Une nouvelle étape dans le débat autour de la présence de l'avocat en garde à vue
Par Michel Huyette
Les lecteurs de ce blog le savent, aborder la problématique de la garde à vue n'est pas un long fleuve tranquille. Résumons très brièvement les épisodes précédents (pour plus de détails cf. la rubrique "garde à vue" et les articles publiés) :
Pendant longtemps une personne gardée à vue pouvait seulement rencontrer un avocat pendant trente minutes, sans aucune autre forme d'aide de la part de ce dernier. En 2008 la Cour européenne des droits de l'homme (CEDH) a dit qu'un gardé à vue devait bénéficier beaucoup plus largement de l'assistance d'un avocat y compris pendant les interrogatoires. Le Conseil Constitutionnel a ensuite dit notre droit procédural contraire à la constitution et donné au gouvernement jusqu'en juillet 2011 pour le modifier. Le gouvernement a tardé à agir ce qui fait que la loi réformant la garde à vue n'a malheureusement pas été soumise au Conseil Constitutionnel. Entre temps la cour de cassation a, en deux étapes, dit le droit en vigueur contraire à la convention européenne et octroyé immédiatement, avant même l'entrée en vigueur de la loi, le droit à tout justiciable de contester le déroulement de sa garde à vue sur le fondement de l'absence d'avocat. Ouf.
Mais aussitôt un nouveau chantier a été ouvert. En effet la loi nouvelle, si elle élargit fortement le périmètre d'intervention des avocats (articles 63-3-1 et svts, ici), ne les autorise pas à prendre connaissance des éléments factuels récoltés par les policiers, par exemple le contenu des auditions d'autres personnes entendues. La question a donc une nouvelle fois été posée de la conformité du nouveau texte avec les normes supérieures que sont la constitution française et la convention européenne de sauvegarde des droits de l'homme (lire ici).

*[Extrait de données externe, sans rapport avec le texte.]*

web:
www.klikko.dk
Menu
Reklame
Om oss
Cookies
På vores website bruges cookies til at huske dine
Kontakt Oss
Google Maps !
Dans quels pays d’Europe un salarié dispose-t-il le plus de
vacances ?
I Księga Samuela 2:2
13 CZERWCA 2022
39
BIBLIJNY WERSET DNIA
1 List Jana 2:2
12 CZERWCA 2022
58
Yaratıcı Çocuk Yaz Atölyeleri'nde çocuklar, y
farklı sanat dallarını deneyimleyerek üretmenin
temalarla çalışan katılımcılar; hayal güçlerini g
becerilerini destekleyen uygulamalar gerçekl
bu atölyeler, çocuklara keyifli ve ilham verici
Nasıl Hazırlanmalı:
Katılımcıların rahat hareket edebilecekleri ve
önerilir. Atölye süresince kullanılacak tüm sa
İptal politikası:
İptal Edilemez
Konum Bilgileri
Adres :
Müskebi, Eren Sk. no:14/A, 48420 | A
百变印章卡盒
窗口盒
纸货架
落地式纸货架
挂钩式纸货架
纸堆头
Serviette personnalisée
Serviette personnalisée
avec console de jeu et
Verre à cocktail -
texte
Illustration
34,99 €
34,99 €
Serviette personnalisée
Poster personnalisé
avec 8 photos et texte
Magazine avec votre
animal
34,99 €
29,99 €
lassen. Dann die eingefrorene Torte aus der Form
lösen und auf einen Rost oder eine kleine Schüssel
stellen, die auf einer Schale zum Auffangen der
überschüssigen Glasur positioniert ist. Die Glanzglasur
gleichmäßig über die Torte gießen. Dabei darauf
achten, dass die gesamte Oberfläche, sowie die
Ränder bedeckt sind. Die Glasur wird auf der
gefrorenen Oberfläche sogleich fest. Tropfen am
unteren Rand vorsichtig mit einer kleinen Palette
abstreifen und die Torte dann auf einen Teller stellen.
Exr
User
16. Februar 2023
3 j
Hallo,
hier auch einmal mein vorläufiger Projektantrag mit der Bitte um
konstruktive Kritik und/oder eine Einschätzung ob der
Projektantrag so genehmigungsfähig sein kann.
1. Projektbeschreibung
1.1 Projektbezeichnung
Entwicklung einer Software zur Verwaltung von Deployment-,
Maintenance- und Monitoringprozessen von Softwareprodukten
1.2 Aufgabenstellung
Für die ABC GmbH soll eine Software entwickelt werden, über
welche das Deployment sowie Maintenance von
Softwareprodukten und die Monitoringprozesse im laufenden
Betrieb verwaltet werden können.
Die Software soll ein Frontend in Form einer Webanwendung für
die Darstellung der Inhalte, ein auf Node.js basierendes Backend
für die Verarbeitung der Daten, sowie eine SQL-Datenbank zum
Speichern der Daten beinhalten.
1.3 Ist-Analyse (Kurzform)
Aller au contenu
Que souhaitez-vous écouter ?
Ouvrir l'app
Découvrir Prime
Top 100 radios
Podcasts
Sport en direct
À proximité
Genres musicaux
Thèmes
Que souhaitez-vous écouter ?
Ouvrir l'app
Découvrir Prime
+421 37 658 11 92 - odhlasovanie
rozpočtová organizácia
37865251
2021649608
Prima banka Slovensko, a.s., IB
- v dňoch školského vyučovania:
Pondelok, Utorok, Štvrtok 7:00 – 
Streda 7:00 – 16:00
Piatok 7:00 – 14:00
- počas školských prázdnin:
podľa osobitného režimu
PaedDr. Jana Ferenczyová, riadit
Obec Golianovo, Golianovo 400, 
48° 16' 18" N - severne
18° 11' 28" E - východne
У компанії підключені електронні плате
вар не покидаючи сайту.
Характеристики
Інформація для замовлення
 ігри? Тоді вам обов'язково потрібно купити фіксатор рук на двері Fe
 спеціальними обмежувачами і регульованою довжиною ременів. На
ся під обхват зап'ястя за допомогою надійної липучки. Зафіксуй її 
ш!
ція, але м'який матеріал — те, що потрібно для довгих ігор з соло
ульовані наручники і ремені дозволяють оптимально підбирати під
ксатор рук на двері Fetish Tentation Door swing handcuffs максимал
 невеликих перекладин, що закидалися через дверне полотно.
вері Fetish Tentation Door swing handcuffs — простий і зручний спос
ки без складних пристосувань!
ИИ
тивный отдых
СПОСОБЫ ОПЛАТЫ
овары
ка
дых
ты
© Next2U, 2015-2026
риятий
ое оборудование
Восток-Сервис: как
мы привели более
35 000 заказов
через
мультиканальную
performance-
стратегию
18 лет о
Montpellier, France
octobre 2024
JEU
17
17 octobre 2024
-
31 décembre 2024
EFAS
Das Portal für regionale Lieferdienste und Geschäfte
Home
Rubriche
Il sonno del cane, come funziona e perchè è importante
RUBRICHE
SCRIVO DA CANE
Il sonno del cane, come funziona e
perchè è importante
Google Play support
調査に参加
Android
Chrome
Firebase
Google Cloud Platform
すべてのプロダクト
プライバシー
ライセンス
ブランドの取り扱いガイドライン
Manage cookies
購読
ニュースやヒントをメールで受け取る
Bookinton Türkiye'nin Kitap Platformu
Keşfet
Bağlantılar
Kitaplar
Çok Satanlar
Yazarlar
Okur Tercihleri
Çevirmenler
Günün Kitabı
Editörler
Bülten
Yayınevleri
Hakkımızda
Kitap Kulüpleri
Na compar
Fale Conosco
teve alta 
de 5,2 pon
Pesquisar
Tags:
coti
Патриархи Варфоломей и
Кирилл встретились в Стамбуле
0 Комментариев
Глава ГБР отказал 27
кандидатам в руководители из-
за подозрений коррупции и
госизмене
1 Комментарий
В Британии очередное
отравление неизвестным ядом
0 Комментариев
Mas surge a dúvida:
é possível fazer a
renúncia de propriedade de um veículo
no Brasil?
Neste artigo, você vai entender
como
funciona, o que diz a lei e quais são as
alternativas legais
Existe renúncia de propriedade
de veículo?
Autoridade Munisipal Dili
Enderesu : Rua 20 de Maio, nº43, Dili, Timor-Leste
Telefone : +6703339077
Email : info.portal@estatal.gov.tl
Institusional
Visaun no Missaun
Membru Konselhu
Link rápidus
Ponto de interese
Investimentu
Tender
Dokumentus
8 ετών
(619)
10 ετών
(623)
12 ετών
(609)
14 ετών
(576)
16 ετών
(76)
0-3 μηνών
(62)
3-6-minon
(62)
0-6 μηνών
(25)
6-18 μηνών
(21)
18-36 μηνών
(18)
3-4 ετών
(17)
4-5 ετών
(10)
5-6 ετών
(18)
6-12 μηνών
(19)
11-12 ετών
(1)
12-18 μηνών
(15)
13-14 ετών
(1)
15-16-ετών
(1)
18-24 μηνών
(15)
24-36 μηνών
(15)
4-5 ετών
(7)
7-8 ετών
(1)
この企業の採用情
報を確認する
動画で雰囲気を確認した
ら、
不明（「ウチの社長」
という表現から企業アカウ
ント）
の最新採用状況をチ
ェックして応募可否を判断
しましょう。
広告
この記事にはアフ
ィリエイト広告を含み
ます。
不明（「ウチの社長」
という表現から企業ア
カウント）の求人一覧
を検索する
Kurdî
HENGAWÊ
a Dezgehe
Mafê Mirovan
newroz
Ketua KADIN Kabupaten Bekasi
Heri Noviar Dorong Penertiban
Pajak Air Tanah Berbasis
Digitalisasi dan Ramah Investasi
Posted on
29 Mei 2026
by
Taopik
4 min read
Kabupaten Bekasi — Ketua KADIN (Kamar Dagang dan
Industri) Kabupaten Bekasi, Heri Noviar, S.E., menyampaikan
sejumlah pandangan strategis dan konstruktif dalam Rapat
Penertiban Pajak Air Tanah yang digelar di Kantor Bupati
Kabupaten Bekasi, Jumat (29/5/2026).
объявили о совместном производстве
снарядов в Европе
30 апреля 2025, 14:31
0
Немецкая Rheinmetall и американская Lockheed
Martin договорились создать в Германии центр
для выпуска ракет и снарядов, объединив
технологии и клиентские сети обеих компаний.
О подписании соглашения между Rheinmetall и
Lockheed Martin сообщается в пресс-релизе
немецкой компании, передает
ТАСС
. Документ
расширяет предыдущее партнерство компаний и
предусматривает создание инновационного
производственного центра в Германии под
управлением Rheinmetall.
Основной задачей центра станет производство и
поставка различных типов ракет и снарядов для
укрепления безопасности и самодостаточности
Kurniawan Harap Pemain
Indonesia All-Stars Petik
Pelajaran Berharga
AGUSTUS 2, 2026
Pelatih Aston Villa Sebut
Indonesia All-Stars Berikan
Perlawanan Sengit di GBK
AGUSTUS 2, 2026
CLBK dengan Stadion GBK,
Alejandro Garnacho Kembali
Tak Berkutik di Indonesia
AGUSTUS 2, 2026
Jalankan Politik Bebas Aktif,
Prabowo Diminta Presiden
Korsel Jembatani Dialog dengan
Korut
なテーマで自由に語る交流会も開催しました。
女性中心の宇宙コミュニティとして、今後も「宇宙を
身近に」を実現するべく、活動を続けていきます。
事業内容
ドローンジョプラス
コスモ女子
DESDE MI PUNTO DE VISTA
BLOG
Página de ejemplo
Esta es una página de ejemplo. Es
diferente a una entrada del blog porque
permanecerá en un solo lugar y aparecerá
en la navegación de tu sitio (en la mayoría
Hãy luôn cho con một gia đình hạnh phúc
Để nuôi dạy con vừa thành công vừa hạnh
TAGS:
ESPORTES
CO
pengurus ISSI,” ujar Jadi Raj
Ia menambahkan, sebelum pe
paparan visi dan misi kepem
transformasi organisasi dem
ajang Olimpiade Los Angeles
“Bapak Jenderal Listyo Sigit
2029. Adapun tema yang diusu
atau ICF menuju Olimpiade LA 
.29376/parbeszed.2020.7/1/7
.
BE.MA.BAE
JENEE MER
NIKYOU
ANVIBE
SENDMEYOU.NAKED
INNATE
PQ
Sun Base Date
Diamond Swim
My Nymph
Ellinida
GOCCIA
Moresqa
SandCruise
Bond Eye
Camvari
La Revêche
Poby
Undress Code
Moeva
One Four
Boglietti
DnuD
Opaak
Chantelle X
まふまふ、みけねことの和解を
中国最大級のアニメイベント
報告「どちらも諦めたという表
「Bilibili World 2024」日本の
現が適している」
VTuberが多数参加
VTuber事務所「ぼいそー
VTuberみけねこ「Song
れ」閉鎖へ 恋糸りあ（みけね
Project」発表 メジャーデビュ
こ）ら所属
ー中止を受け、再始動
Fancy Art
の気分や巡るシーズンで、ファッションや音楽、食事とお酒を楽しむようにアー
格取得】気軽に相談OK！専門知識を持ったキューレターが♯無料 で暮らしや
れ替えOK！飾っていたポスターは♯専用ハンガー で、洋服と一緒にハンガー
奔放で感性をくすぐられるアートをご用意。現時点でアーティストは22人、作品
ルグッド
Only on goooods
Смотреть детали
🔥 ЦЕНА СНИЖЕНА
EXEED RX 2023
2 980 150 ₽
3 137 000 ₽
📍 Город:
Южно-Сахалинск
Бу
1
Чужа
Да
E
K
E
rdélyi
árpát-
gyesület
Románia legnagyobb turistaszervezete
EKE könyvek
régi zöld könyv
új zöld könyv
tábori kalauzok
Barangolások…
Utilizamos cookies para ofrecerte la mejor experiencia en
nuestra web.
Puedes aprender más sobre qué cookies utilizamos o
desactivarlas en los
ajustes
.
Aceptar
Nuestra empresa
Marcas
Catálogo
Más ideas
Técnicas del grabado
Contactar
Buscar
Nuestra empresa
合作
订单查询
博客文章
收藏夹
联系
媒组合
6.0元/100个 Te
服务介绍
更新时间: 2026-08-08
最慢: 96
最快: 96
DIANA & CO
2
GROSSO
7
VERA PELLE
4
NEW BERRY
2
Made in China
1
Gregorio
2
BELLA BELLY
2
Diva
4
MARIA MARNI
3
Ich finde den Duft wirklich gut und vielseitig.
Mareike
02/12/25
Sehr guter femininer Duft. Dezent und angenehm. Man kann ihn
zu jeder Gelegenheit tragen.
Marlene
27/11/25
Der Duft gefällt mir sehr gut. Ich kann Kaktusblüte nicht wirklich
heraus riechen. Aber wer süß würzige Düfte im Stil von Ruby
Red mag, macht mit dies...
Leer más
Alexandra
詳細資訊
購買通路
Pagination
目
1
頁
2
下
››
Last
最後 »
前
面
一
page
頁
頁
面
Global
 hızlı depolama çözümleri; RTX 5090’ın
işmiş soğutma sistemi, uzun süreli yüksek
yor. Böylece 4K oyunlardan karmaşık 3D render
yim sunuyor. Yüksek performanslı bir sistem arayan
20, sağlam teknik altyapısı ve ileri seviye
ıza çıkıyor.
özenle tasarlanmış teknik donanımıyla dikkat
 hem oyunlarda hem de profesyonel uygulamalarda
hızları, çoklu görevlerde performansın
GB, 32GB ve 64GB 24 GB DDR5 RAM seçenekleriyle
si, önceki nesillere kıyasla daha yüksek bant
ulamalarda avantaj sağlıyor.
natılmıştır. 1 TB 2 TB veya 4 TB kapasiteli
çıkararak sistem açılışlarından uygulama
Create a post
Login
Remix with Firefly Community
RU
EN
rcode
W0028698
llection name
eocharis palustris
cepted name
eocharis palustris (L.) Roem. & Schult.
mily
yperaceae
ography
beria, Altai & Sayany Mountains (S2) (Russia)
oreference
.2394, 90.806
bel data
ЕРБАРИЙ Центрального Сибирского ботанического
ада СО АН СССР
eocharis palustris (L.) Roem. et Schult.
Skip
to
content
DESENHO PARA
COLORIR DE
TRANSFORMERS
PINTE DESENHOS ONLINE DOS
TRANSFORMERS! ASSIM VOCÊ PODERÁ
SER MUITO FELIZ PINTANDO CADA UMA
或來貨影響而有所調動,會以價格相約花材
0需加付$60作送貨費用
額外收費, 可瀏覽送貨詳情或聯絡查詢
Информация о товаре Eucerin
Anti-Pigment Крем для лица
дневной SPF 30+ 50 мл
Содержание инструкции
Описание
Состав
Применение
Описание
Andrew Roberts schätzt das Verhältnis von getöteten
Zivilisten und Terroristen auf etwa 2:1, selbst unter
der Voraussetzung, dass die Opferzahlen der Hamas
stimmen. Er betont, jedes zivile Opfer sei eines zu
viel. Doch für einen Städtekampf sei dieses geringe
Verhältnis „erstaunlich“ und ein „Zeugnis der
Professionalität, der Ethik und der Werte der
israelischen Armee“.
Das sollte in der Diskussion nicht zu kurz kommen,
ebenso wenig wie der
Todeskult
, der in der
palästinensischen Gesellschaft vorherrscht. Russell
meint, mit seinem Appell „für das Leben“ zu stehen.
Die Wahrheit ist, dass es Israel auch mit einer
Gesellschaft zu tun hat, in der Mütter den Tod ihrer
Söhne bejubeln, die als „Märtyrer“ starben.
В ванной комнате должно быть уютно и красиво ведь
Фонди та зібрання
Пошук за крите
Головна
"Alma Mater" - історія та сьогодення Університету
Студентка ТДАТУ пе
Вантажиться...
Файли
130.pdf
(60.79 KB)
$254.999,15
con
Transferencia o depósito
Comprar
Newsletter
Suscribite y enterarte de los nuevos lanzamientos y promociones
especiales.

Le Conseil Constitutionnel vient d'être saisi de cette nouvelle problématique, d'abord par le Conseil d'Etat, ensuite par la cour de cassation (cf. ici). Cette dernière a considéré que "les griefs formulés concernent le régime de l’assistance effective du suspect par un avocat (..); ces questions présentent un caractère sérieux, en ce qu’elles portent sur les conditions et modalités de l’exercice des droits de la défense et leur conformité aux principes affirmés par la décision n̊ 2010-14/22 QPC en date du 30 juillet 2010 du Conseil constitutionnel".
Dans quelques semaines le Conseil Constitutionnel mettra donc un point - sans doute - final au débat sur la garde à vue. Mais rien n'interdira à des justiciables de soutenir que les règles françaises ne sont toujours pas conformes aux normes européennes.
Nous n'en sommes donc qu'à l'avant dernier chapitre de ce - trop - long livre.